The Argentine Court of Appeals in Commercial Matters acknowledged emails’ validity as evidence even when they do not meet the requirements set forth in the Digital Signature Law

April 18, 2018
Email Communication as Evidence in Litigation

Recently, Division D of the Argentine Court of Appeals in Commercial Matters acknowledged that email communications can be valid evidence even when they do not meet the requirements of section 2 and 5 of Digital Signature Law No. 25,506 (Argentine Court of Appeals in Commercial Matters, Division D, “Skillmedia S.R.L. v. Estudio ML S.A.”, November 7, 2017).

The case is as follows: Skillmedia SRL (“Skillmedia”) was hired by defendant Estudio ML S.A. (“Estudio ML”) in 2011 to provide a messaging service based on  certain software. In 2014, the defendant started to breach its payment obligations.

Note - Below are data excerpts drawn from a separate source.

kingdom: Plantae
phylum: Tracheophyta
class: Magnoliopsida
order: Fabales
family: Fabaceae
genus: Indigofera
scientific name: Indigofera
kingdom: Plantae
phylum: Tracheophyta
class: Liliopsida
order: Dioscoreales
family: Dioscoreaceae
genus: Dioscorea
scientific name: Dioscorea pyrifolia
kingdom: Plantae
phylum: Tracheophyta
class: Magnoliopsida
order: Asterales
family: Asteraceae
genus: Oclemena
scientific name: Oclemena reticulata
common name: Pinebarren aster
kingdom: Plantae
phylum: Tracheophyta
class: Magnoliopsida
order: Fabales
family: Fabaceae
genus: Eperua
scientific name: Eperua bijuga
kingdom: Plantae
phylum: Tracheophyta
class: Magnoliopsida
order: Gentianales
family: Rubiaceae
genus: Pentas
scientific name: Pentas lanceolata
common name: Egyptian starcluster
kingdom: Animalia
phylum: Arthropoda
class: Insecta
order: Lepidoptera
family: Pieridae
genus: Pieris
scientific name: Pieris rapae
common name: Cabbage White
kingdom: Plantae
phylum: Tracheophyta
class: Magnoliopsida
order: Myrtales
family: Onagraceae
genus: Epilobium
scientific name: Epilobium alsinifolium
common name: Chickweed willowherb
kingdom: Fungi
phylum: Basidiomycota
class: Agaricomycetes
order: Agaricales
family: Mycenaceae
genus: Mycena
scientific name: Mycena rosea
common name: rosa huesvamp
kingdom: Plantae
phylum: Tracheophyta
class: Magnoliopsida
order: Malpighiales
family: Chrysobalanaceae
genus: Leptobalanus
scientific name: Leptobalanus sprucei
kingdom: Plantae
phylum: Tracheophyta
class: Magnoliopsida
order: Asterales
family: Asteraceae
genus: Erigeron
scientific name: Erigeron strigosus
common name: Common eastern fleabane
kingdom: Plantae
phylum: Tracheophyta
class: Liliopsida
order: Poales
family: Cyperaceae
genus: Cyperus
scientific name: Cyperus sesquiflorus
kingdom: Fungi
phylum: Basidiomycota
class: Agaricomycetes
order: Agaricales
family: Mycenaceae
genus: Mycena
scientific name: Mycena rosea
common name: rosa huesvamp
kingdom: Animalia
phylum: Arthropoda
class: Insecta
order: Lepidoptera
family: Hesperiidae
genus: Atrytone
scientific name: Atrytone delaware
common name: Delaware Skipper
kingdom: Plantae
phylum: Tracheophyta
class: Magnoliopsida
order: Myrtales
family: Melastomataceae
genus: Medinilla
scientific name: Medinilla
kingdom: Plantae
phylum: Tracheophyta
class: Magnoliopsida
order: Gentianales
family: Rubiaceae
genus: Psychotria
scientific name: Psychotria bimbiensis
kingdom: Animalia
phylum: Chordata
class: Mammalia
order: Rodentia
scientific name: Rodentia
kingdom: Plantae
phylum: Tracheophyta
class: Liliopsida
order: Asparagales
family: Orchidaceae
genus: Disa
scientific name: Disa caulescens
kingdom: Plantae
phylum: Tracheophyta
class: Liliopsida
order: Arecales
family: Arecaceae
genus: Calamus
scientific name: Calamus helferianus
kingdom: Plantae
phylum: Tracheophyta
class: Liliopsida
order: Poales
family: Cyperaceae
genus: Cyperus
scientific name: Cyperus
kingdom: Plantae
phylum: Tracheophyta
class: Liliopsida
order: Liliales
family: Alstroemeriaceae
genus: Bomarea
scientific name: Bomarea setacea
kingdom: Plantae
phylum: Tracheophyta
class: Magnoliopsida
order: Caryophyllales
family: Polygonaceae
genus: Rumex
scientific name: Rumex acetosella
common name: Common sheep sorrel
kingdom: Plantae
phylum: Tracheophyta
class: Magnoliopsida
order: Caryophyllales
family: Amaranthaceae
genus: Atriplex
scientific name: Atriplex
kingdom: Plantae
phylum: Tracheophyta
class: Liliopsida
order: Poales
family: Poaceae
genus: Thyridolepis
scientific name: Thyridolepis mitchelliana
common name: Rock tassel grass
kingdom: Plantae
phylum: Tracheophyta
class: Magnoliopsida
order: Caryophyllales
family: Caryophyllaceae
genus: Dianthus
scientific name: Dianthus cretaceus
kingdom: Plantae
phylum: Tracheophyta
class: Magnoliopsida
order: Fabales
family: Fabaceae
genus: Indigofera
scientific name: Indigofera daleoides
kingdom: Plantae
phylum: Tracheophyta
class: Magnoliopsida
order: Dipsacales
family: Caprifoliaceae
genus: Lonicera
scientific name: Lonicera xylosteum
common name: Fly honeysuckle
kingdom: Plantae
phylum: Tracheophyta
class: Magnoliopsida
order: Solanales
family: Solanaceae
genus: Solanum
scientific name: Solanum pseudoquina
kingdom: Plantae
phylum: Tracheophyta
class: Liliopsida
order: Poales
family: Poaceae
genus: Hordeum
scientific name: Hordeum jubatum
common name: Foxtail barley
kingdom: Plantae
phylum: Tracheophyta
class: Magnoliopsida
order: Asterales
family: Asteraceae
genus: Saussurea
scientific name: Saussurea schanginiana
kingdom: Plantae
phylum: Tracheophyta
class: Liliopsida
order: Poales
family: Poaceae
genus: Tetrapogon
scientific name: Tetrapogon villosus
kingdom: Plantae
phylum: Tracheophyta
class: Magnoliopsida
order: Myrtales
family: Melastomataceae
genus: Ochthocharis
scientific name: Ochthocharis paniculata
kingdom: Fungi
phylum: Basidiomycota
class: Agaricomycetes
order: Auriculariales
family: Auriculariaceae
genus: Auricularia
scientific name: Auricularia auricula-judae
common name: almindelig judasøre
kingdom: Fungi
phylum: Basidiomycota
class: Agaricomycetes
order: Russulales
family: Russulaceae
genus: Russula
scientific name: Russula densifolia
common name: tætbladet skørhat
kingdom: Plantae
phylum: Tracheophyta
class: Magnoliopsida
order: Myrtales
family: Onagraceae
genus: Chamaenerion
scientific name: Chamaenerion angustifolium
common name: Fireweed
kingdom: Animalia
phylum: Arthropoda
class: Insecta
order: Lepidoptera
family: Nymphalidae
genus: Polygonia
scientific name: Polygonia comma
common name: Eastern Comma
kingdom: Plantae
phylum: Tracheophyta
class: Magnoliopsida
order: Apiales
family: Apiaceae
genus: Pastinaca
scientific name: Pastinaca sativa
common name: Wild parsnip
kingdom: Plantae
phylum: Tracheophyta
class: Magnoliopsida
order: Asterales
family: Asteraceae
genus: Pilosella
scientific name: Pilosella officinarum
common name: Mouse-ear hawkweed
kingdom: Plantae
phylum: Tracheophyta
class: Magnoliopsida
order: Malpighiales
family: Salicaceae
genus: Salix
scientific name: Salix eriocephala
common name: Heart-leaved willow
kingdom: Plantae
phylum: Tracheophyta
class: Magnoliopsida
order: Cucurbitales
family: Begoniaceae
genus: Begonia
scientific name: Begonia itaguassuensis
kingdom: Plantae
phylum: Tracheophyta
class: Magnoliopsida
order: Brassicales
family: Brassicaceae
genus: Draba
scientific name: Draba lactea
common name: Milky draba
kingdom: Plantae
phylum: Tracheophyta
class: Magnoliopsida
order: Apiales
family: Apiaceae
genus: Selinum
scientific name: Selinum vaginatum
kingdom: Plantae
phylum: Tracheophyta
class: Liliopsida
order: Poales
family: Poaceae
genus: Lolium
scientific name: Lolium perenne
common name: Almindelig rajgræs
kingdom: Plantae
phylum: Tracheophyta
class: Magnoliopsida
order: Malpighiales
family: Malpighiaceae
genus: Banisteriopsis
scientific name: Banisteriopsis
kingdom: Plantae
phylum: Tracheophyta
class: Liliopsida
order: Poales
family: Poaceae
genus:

 Skillmedia argued that it had maintained email and telephone communications with Estudio ML in order to request payment of the services. Estudio ML denied the existence of any such communications.

The Court of Appeals upheld the lower court’s decision which admitted the claim. An expert witness appointed by the court proved with reasonable certainty the existence of communications in which the defendant acknowledged the debt and also stated that the lack of payment was due to internal issues of the company.

The Court of Appeals stated that, despite the general rule that email communications which do not meet the requirements of the Digital Signature Law do not have the evidentiary value contemplated by this law, which provides for an assumption of authorship and integrity, they may nonetheless be valid as evidence if their content appears to be true, based on the rest of the evidence of the case.

That is to say, even when emails are not digitally signed, they may still prove disputed facts if they appear to be genuine, based on the rest of the evidence.